Simple Ragi-Whole Wheat Dosa


 An extremely nutritious dosa that can be stirred up in a jiffy if the necessary ingredients are available.      

 To stir up the Ragi-Whole Wheat Dosa batter you can either use the ingredients pictured in the left picture or the ones pictured in the right depending on the availability of the required ingredients. The proportions used to make the batter are exactly as shown in the pictures.

Whole Wheat Flour, Ragi flour, Leftover idly or dosa batter, Salt
Whole Wheat Flour, Ragi Flour, Rice Flour, Curd, Salt

The batter shown in the pictures below correspond to the pictures above. The batter on the left is that which was prepared with the ingredients shown in the above-left picture and the batter in the right picture is that which was prepared with the ingredients shown in the above-right picture. 

Batter turned bubbly & frothy after it was left to ferment for 2 hrs. Fermented quickly because of the leftover idly batter
Batter looked like this after it was left to ferment for 30 minutes. This batter will not turn bubbly or frothy

The corresponding dosas made with the corresponding batters are shown below.

A crisper dosa due to the addition of leftover idly batter
The texture and crispness of the dosa improves if the batter is left to ferment for a longer time

Variations to making the batter

 1.  You can omit the rice flour if you do not have it but it lends crispness to the dosa.

 2.  You can add any left-over Ragi-Wheat flour batter to fresh Ragi-Wheat flour batter and omit the curd. It would act like a starter, mobilizing fermentation.    

 3.  Ragi flour can also be omitted but it lends a unique flavour and a crisper texture. Dosa made of only wheat flour is rather soft and gooey. Add just a small quantity of ragi flour.

4.   You can add finely chopped onions,  green chilies and fresh coriander leaves either to the batter or sprinkle over the dosa soon after spreading the batter on the hot girdle.  

Dosa with stone-ground coconut chutney.


POINTERS

 *Avoid adding baking soda to the batter. Try to make the batter through natural fermentation process.

 *Dosas turn crisper and better textured if the batter is left to ferment for atleast 4 hrs. 

*Alternately keep the batter overnight in the refrigerator.  

*The batter keeps well for over a week in the fridge.

 *Do not be put-off by the stringy texture of the batter, it is because of the wheat flour. 

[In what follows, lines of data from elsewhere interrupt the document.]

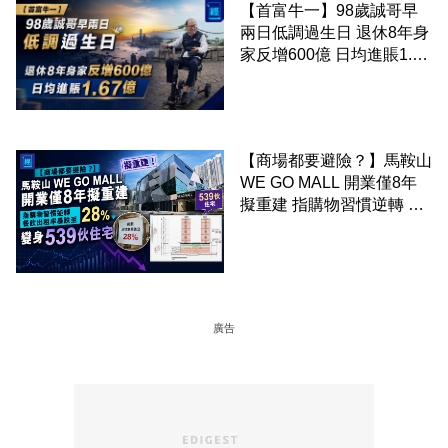
【首富牛一】98歲誠哥早
兩日低調過生日 退休8年身
家反增600億 日均進賬1.67
億
【商場都要避險？】馬鞍山
WE GO MALL 開業僅8年
擬重建 指購物習慣逆轉 餐
飲出租率暴跌至 28% 變身
539伙住宅
廣告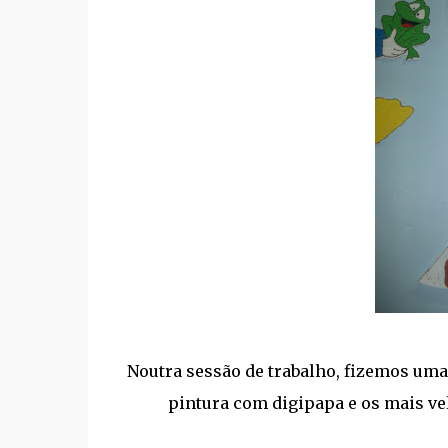
Noutra sessão de trabalho, fizemos uma
pintura com digipapa e os mais vel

*To save time while making the batter, as shown in the pictures below, put all the ingredients in a large bowl and add a little more than double the volume (of the ingredients) of water and stir lightly and keep aside for 10 minutes. 

Add water to the ingredients
Stir lightly and keep aside for 10 minutes

Stir it up well to smooth out all the lumps and add enough water to get the desired thick pouring consistency as shown in the picture below. This way, one needn`t have to spend much time to dissolve the lumps in the batter.

Stir & add enough water to get the desired, thick pouring consistency


On refrigeration, over a period of time the solids in the batter will settle to the bottom and the water will come up. Not to worry, just stir up the whole batter before use. 

LASTLY, DOSAS ARE BEST WHEN MADE ON A STONE OR IRON GIRDLE RATHER THAN ON A NON-STICK PAN.